The mortgage mess just got murkier. Government-sponsored lender Freddie Mac is reporting a net loss of $2 billion for the third quarter, and an $8.1 billion, or 25 percent drop, in the fair value of its assets. The announcement may dash the hopes of those in Congress and at the Treasury Department who saw Freddie Mac, along with Fannie Mae, as possible rescuers of the ailing housing market. The hefty losses may preclude the lender from increasing their purchases of mortgages, as some politicians had wished.
"Without doubt, 2007 has been an extremely difficult year for the country's housing and credit markets and, as our third quarter financial results reflect, we have been impacted by the deterioration in these markets," said Richard F. Syron, Freddie Mac's CEO, in a company statement. "We recognized the challenges facing the mortgage markets, however, and have taken further steps to address them. At the same time, as our charter mandates, we have continued to meet our mission by playing a stabilizing role in the markets and supporting our customers."
"Freddie Mac is a housing finance company operating in what today is a troubled housing and credit market," Syron continued. "It will take time for this market to turn around. But as it improves, we are optimistic about Freddie Mac's longer-term prospects. The market shift towards fixed rate originations and improved pricing and credit standards should position us well as the weakness in credit markets begins to improve and we are able to leverage our traditional strengths."
"Weakening house prices and deteriorating credit have hurt Freddie Mac's results, as well as those of other participants in the mortgage market," adds Buddy Piszel, CFO. "You can see the impact of these trends in our credit results and throughout our financial statements. Year-to-date, we have recognized $4.6 billion in net credit-related items on a pre-tax basis."
The lender also announced Tuesday that it has hired Goldman Sachs and Lehman Brothers to help it study raising capital and it may also cut its fourth quarter dividend by 50 percent.
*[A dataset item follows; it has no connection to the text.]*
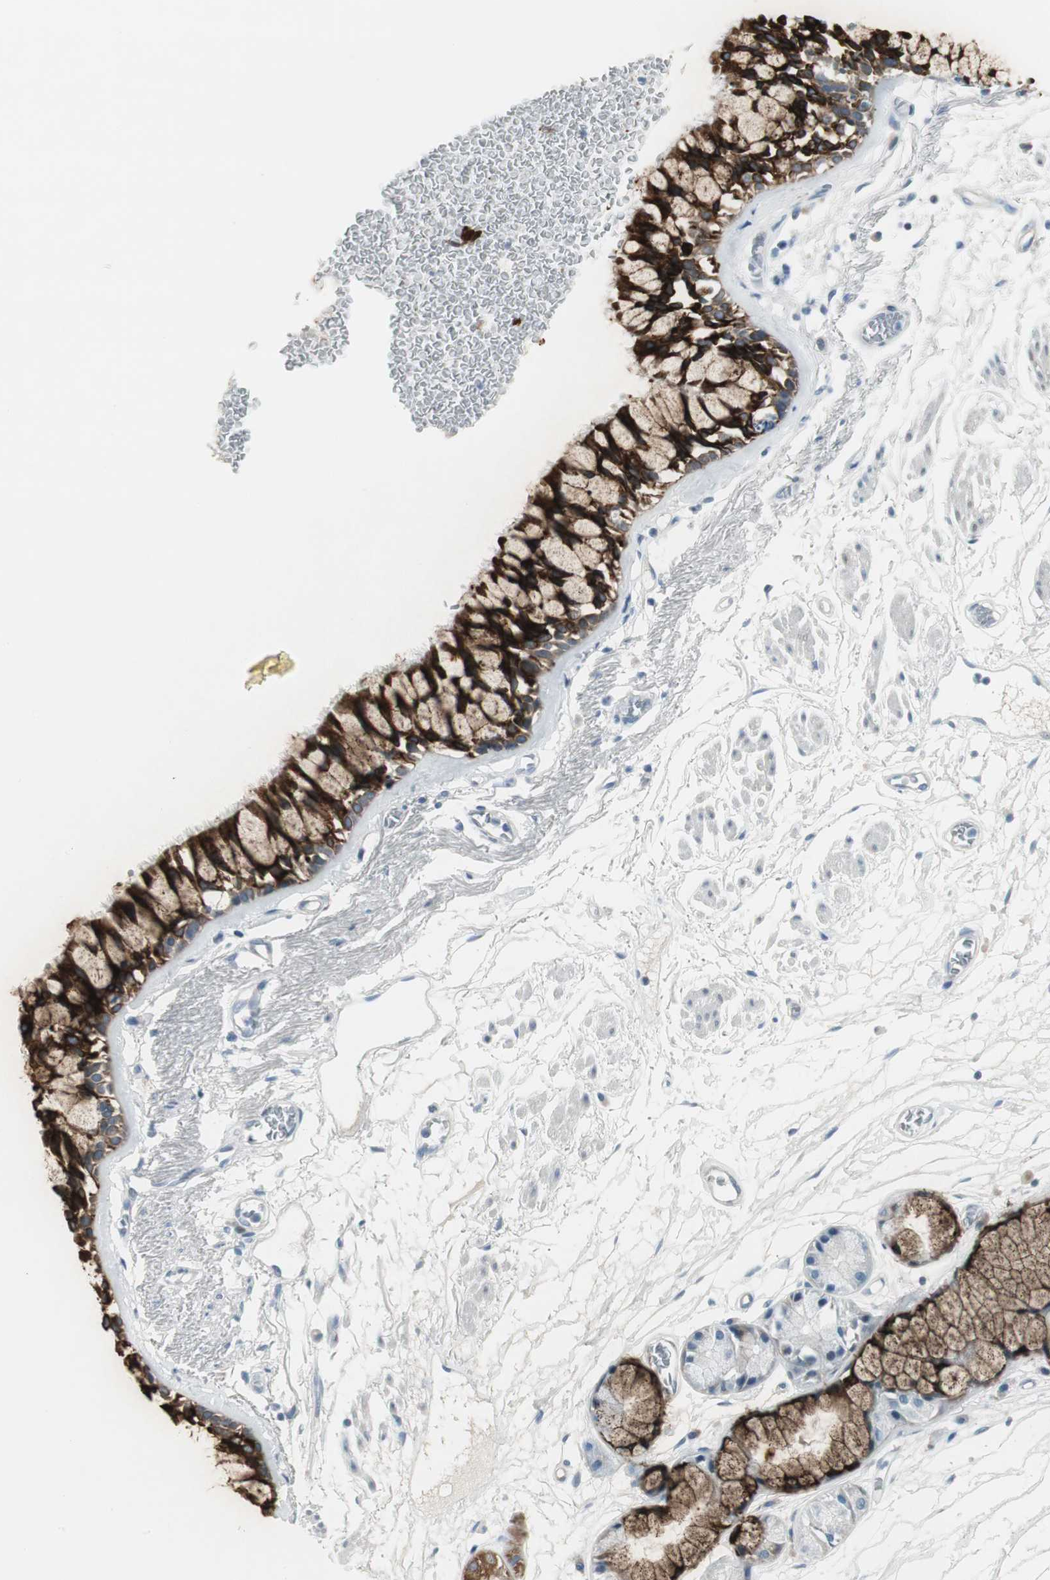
{"staining": {"intensity": "strong", "quantity": ">75%", "location": "cytoplasmic/membranous"}, "tissue": "bronchus", "cell_type": "Respiratory epithelial cells", "image_type": "normal", "snomed": [{"axis": "morphology", "description": "Normal tissue, NOS"}, {"axis": "topography", "description": "Bronchus"}], "caption": "A high amount of strong cytoplasmic/membranous staining is appreciated in approximately >75% of respiratory epithelial cells in unremarkable bronchus.", "gene": "AGR2", "patient": {"sex": "male", "age": 66}}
Freddie Mac's announcement adds to the rash of bad news for the mortgage industry and housing sector. Over the past 24 hours, the National Association of Home Builders announced that builder confidence is still at an all-time low, new housing permits have hit a 14-year low, the subprime fallout claimed another CEO as H&R Block's Mark Ernst steps down, and D.R. Horton posted a $50 million net loss for the fourth quarter.